Like many of his contemporaries, Roberts traveled abroad on sketching tours. Between 1823 and 1833 he made several trips to Spain and produced a number of splendid lithographs whose success surprised even the artist: 1,200 sets of his lithographs were sold in a mere two months. But Roberts's visit to the Near East in 1838-39 was "the great central episode of his artistic life." Since his childhood, he had dreamed of seeing the Holy Land and Egypt.

A compulsive writer of journals and letters, Roberts describes his visit to Egypt and a boat trip up the Nile with a vivid and painterly hand. Possibly because of his limited formal education, Roberts, though widely read, was a poor speller.

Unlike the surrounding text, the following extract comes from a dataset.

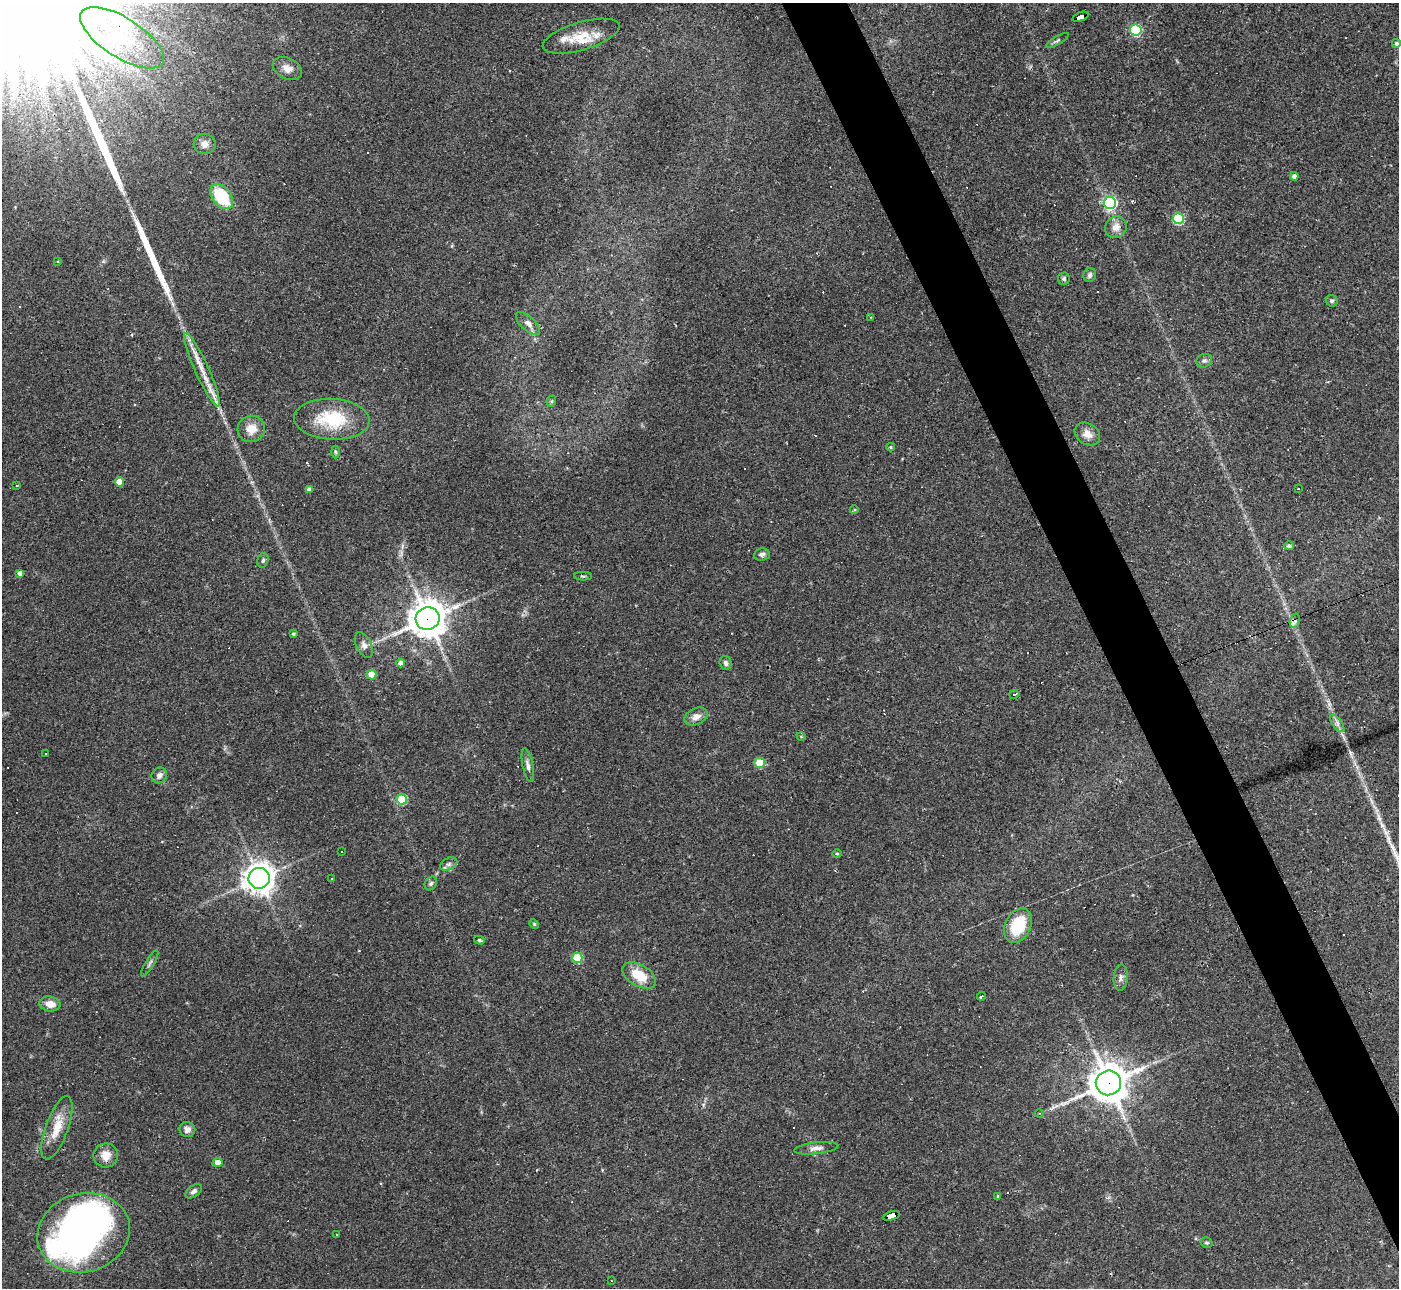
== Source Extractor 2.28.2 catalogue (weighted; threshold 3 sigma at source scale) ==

A letter to a close friend provides an insightful account of his Nile voyage:

. . . and with the exception of Mosquitos, myriads of flys, fleas, bugs, lice, lizards, and ratts, I was tollerably well off--with these accompaniments you may be shure all was not pleasure--add to which the Thermometre at 100 in the Shade and sometimes higher. . . . But that is of no consequence . . . I cannot say [that my sketches have] done justice to [ancient Egypt], for no painting can do that . . . and no artist that ever lived could come near--the sunrising and setting are the most glorious, perhaps in the world and these glorious ruins, ruins still retaining the brillant colours with which they were decorated . . .

After his return to England in 1839, Roberts spent the next ten years producing drawings (based on his sketches) for a series of 247 lithographs. The Egyptian collection was first published between 1846 and 1850 in large format, variously colored; a reduced-size series in monochrome appeared between 1855 and 1856.

On behalf of the Kelsey Museum, I extend our warmest thanks to the Maceks for their wonderful and generous gift honoring George Forsyth.